I suppose it's not only a wonder we managed to survive the playground, but didn't serve a jail term as well.


Sunday, August 14, 2011

Uneventful events

Sorry, gentle reader, that it's been more than a week since my last post.

I've been busy. Sort of.

For one thing, The Dispatch — the newspaper from which I retired five years ago and for whom I still cover sports events on a contract basis — is getting ready to put out its annual area prep football section, and I wrote four stories in a two-day span to meet the deadline.

Then I had to take care of some house issues. We recently learned that we might be prime candidates for replacing our sewer line from the house to the street. Oh boy. Ka-ching.

Then our clothes dryer — which we've owned for about 25 years, nearly spanning the length of my marriage to my wife — conked out, and our elderly washer is being infuriatingly selective in which cycles it wants to employ. Ka-ching.

We also priced new mattresses. I think you're supposed to replace an old mattress something like every eight years or so, and ours is now almost a teenager. Ka-ching.

The week was wrapped up by the funeral of one of my wife's aunts. The service and burial were held in Roaring River, a tiny hamlet near North Wilkesboro, in an area that is criss-crossed by the back country roads that stock car legend Junior Johnson made famous running moonshine nearly 60 years ago.

Plus, I just didn't feel like posting anything. I think I was distracted by all these non-event events.

Interestingly enough, however, I think it was the funeral that kicked me back into observation mode.

My wife (right) helps uncover the foot stone of a relative.
Funerals tend to put me in an introspective mood anyway, possibly because they remind me that the time remaining for my own earthly presence is diminishing. This particular ceremony leaned a bit on the fundamentalist side for me, which tends to make me a little uncomfortable, peppered as the service was with interjections of "Amen, brother," or "Glory be," or "Praise the Lord." There's nothing wrong with that, it's just not how I was raised in the church. It's all personal interpretation anyway, but I still squirmed in the pew.

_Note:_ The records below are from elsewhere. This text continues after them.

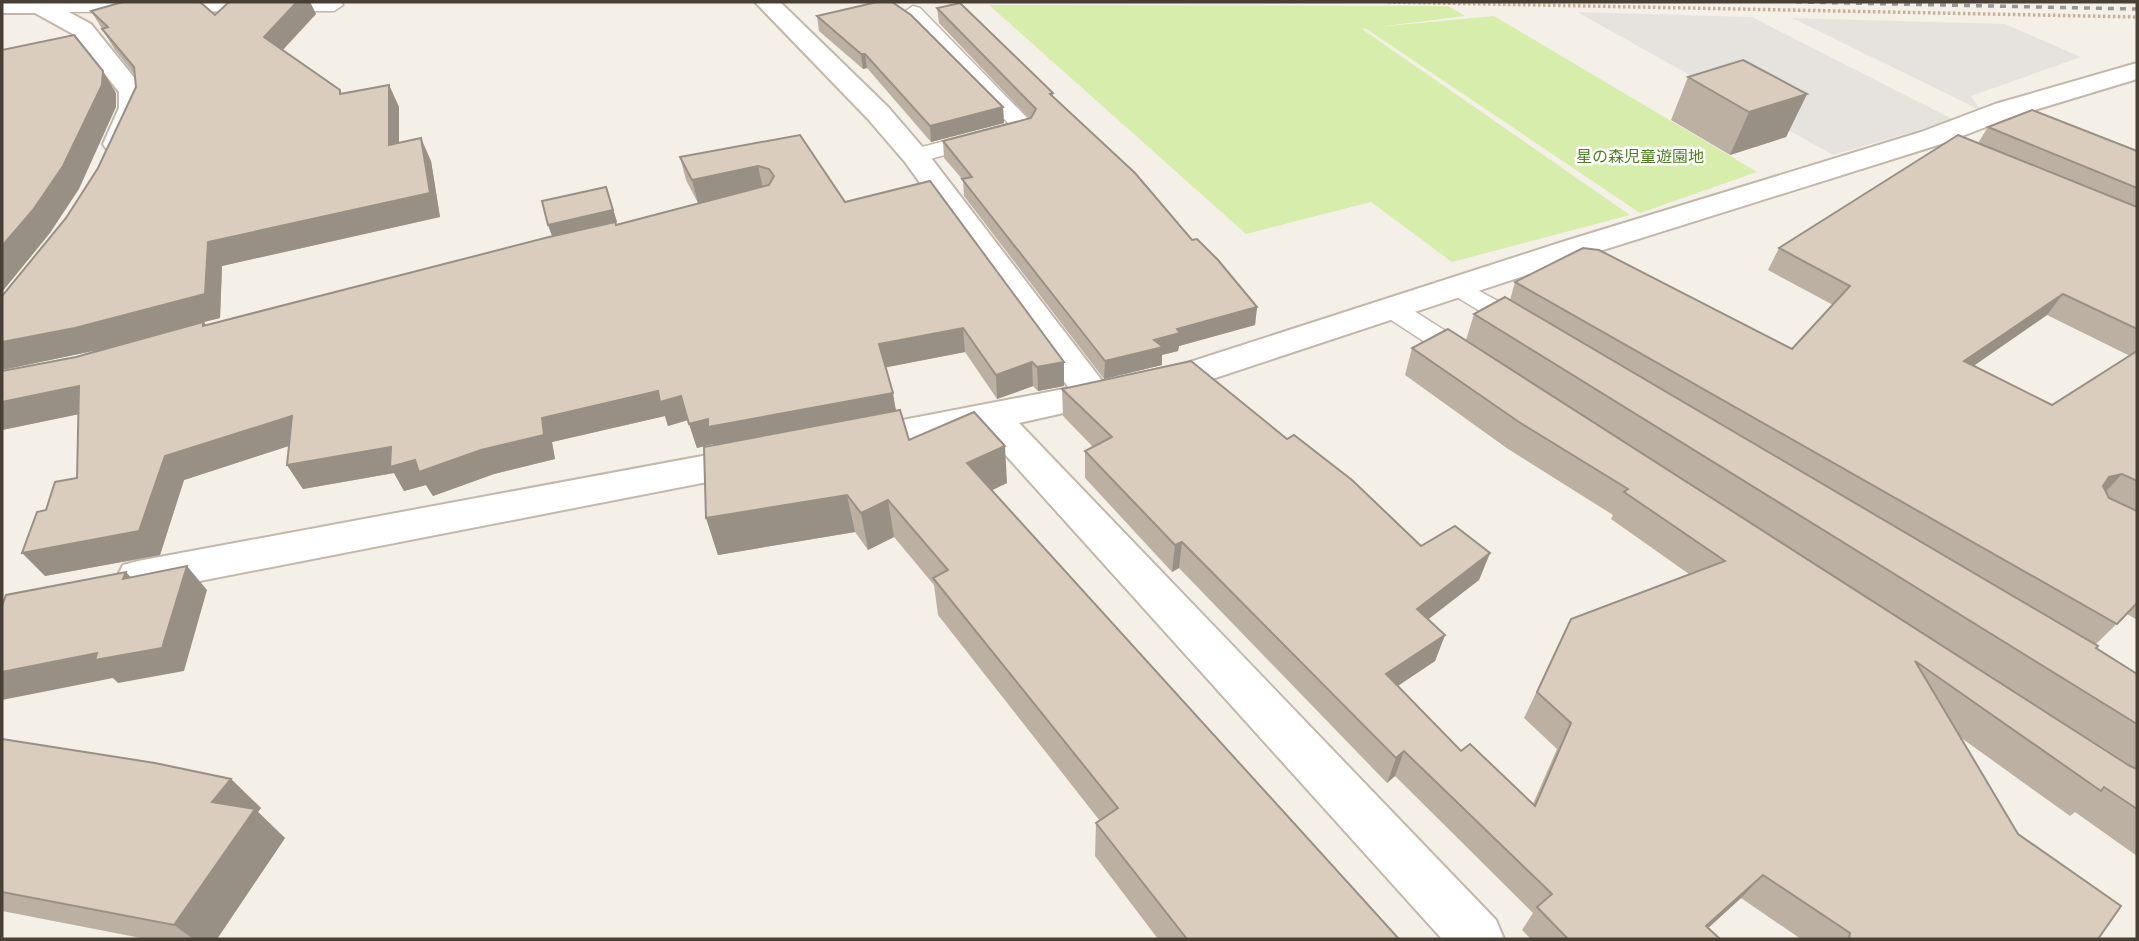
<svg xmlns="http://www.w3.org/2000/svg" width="2139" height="941" font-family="Rubik,'Noto Sans JP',sans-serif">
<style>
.green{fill:#d6edac}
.parking{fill:#e6e3df}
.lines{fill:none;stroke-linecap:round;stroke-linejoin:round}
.lane-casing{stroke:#c2b7a9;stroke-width:3}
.street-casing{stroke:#c2b7a9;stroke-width:4}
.path{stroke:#c5b199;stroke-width:3.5;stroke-dasharray:2.5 2.5;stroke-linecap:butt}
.lane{fill:#fff;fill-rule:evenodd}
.street{fill:#fff;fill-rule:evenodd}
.rail{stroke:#979797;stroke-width:3.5;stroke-dasharray:6 6;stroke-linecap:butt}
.wall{fill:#bcb0a3;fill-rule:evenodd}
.shaded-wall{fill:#999085}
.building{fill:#dbcdbe;stroke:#999085;stroke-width:2}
.labels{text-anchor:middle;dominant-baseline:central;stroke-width:5;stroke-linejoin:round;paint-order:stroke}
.far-park-label{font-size:16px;fill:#4f8122;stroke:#fff}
</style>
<rect width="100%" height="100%" fill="#f5f0e7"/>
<path class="green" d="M989,5L1448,6L1465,16L1377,27L1494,16L1757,172L1640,213L1365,28L1362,29L1630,215L1452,262L1371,202L1246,234Z"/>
<g class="parking">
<path d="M1577,12L1752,17L1954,120L1833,155Z"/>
<path d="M1792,18L2005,24L2081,57L1971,96L1980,110Z"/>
</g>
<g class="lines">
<defs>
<g id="lane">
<path d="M35,2H341L343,5L334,11L40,12L31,6Z"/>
<path d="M913,6L920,8L1031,122L1034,127L1031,132L915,163L907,161L904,156L907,151L1009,124L906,16L904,12Z"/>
<path d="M1459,280L1531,319L1535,325L1531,331H1513L1450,293L1446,288L1450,283Z"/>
<path d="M1394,302L1403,304L1477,351L1480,357L1477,363L1467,366L1457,363L1385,316L1381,310L1385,304Z"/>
</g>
<g id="street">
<path d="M2,2H50L91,24L145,91L147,108L127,150L117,152L107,150L103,144L119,108V92L73,34L35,13H2Z"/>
<path d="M755,2H780L888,107L925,150L1103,382L1187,363L1562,242L1921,132L1995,104L2137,63V79L2015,116L1941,144L1584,256L1206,381L1019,423L1496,920L1504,939H1442L983,430L856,455L843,451L837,442L843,433L856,429L1069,388L905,162L868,119Z"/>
<path d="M756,446L769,450L775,460L769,470L138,593L123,589L117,577L123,565L138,561Z"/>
</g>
</defs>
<use href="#lane" class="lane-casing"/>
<use href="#street" class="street-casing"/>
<path class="path" d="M1388,2L2137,17"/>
<use href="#lane" class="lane"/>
<use href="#street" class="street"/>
<path class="rail" d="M1796,2L2137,9"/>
</g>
<g class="wall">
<path d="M229,2H310L316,14L283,50L340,90L342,94L389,85L399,107V142L431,161L440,217L222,266L220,318L204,322L206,325L552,236L548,225L610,199L617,222L615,223L616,225L698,203L686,180L680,157L800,135L845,202L1064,362V386L1038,391L1033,386L997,399L965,352L886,367L896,411L909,440L1007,483L991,490L1399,939H1158L1095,856L1096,823L1100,821L938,615L934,585L894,537L868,550L855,532L718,555L706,518L713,446V444L697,448L688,420L668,426L665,416L552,442L555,459L494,474L433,496L426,485L404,491L394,473L303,489L287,465L289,446L184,480L160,555L45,576L46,510L77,478L79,414L2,430V371L76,357L93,351L2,370L66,218L98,168L136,87L134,74L115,50L91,11L215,15Z"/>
<path d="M937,8L1053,93V97L1257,307L1255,325L1179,346L1178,351L1162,355V365L1104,379L964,196L963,180L944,158L943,141L1029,118L939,23Z"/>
<path d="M817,16L1003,107L1004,123L931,142L867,68L863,69L819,31Z"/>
<path d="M1688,77L1807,94L1786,137L1730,155L1671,120Z"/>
<path d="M1988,127L2137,151V620L2127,614L2096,644V648L2137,674V856L2075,812L2070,816L1960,737L2018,834L2098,939H1801L1741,898L1708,928L1720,939H1531L1522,930L1533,913L1395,776L1387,783L1179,568L1172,572L1085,478V451L1093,447L1063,416L1062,389L1287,439L1421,546L1490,553L1479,580L1428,619L1445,635L1435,661L1397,686L1461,751L1533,804L1557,749L1524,718L1571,619L1689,574L1611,519L1613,515L1508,449L1405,375L1412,348L1466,340L1474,314L1510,300L1515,282L1792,349L1833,305L1768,270L1779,248L1978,143ZM2047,315L2130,356L2052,405L1973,366ZM1676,475L2127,763L2129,766Z"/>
<path d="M2,739L231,779L261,808L258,812L285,838L217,939H146L2,911Z"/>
</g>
<g class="shaded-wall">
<path d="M297,2H310L316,14L275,58L264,37Z"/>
<path d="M861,54H865L867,68L863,69Z"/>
<path d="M103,71L116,93V107L79,189L50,233L2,292V246Z"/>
<path d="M389,85L399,107V167L389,145Z"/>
<path d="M1807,94L1786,137L1730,155L1749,112Z"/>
<path d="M1003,107L1004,123L931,142L930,126Z"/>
<path d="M421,138L431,161L440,217L222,266L220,318L204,322L219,345L93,351L2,370V342Z"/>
<path d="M758,166L763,188L698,203L692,180Z"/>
<path d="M606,187L617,222L553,238L548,225Z"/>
<path d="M2063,294L2047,315L1949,383L1964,361Z"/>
<path d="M1257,307L1255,325L1179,346L1178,351L1162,355V365L1104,379L1105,361L1154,340L1177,329Z"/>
<path d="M963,328L965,352L883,368L879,344Z"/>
<path d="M1032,362L1033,386L997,399L996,375Z"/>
<path d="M1064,362V386L1038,391L1037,367Z"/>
<path d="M79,386L99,410L2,430V402Z"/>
<path d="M658,391L681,396L688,420L668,426L665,416L552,442L555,459L494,474L433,496L426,485L404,491L394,473L303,489L287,465L391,447L415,460L542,418Z"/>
<path d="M893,393L897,417L715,451L713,444L697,448L689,424L708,419Z"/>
<path d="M292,416L307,440L184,480L160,555L45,576L22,553L165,456Z"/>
<path d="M1005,446L1007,483L970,501L967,463Z"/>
<path d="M2122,474L2102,496L2089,498L2109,477Z"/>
<path d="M847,495L855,532L718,555L706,518Z"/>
<path d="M888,500L894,537L868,550L861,513Z"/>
<path d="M1182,542L1179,568L1172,572L1175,545Z"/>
<path d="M1490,553L1479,580L1408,635L1417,609Z"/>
<path d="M187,566L207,590L184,671L118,683L113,678L2,700V672Z"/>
<path d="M126,572L147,595L123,579Z"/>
<path d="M1445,635L1435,661L1377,700L1386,674Z"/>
<path d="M1404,751L1395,776L1387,783L1396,758Z"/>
<path d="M231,779L261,808L258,812L285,838L217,939H193L174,925L212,802Z"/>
<path d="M1763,875L1741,898L1696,939L1706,926Z"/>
</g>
<g class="building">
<path d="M123,2H200L215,15L229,2H297L264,37L340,90V94L389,85V145L421,138L430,193L208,242L205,294L75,328L2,342V296L66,218L98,168L136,87L134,67L102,29L108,27L91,11Z"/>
<path d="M877,2H892L911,15L1003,107L930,126L865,54H861L817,16Z"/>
<path d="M960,3L1053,93L1050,94L1135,173L1192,240L1197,239L1218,260L1257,307L1177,329L1180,333L1154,340L1163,347L1105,361L962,179L972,177L943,141L1031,118L1036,109L937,8Z"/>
<path d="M74,35L103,71L102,85L63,166L33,210L2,246V50Z"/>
<path d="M1743,60L1807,94L1749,112L1688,77Z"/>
<path d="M2032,110L2137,151V188L1988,127Z"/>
<path d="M800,135L845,202L930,181L1064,362L1037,367L1032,362L996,375L963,328L879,344L893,393L708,427V419L689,424L681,396L660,402L658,391L542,418L544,435L481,450L419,472L415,460L390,467L391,447L287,465L292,416L165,456L139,531L22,553L37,512L46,510L55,482L77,478L79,386L2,402V371L76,357L203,322V326L549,237L615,222L616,225L769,185L774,176L769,169L758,166L692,180L680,157Z"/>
<path d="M1958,135L2137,207V329L2063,294L1964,361L2052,405L2137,351V481L2122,474L2109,477L2103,486L2109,498L2137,511V603L2117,624L1515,282L1583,248L1599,250L1792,349L1850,286L1779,248Z"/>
<path d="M606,187L613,210L548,225L542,201Z"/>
<path d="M1505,297L2098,646L2096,648L2137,674V724L1474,314Z"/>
<path d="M1448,329L2130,766L2137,769V809L2104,787L2101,791L1915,661L2018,834L2121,906L2098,939H1849L1850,933L1763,875L1706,926L1720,939H1568L1537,907L1552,894L1404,751L1396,758L1182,542L1175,545L1085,451L1112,437L1062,389L1191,361L1287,439L1294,435L1352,480L1421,546L1455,526L1490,553L1417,609L1445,635L1386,674L1461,751L1470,744L1535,806L1571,723L1537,692L1571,619L1725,561L1624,492L1628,489L1519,422L1412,348Z"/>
<path d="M900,410L909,440L974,412L1005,446L967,463L1399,939H1187L1096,823L1118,808L933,578L948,570L888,500L861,513L847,495L706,518L704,447Z"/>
<path d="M187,566L162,648L95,660L97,653L2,672V606L6,595L126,572L123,579Z"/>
<path d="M2,739L155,763L231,779L212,802L255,809L174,925L2,892Z"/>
</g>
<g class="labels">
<g class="far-park-label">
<text x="1640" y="156">星の森児童遊園地</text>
</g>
</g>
<rect width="2139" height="941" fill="none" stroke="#494035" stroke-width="7"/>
</svg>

But then, twice, this pastor broke out into song. He sang an incredible a cappella version of "Beulah Land," somehow losing his syrupy-thick North Carolina foothills accent along the way, replaced by a rich, soothing baritone. It was simply sensational. I perked up. I listened to the lyrics. I paid attention. I surprised myself.

The service then reverted back to the spoken word for a while. To me, a good funeral recalls the deceased with bits of humor and fond memories, but this time, the pastor had the family weeping — at times sobbing — and I squirmed again.

Then he picked up his acoustic guitar and sang "In the Sweet Bye and Bye." Outside of "Amazing Grace" (which can bring me to tears in a heartbeat), I'm usually not one for traditional gospel music. But this was something else. His voice was enchanting. His fingers caressed the guitar. I was refreshed. How, at my advanced age, can I keep having these unexpected revelations in unexpected places at unguarded moments?

The funeral was followed by a meal in the fellowship hall, where my wife got to socialize with some of her relatives, including a few of the epicureans that showed up at the family reunion a month ago.

Then, the best part of the day was my wife and a few of her relatives taking off to a nearby cemetery to find where her grandparents were buried. They found the site and dug out — with their hands — the identifying foot stones that had settled into the ground and under the grass. They also found the old family homestead, so the afternoon proved to be satisfyingly fruitful.

I don't know. Somehow, the week ended better than it began.